Input data:
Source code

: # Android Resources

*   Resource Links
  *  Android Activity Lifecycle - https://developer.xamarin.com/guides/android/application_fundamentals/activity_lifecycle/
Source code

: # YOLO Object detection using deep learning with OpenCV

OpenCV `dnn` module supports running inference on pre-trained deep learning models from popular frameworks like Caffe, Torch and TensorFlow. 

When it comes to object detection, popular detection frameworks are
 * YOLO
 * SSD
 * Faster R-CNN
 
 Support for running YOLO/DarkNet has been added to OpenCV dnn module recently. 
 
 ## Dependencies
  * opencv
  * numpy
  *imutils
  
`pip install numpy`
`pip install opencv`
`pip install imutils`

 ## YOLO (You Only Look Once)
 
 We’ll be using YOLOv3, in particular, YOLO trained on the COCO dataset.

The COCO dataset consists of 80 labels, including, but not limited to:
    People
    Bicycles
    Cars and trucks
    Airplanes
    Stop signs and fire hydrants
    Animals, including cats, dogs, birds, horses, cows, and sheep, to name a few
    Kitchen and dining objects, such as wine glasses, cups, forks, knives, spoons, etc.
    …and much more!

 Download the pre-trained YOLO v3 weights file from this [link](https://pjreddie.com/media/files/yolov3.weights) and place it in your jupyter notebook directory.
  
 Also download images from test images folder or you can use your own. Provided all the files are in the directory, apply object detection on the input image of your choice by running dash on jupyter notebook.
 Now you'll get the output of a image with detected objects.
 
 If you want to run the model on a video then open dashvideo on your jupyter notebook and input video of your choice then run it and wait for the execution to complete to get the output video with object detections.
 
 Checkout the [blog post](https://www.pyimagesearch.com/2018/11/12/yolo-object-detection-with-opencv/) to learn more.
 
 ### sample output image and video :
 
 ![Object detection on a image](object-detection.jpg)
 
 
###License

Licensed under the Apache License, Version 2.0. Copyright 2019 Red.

Your assignment: How many lines in the records hold the string "dataset"? Answer with only that number.

Result: 2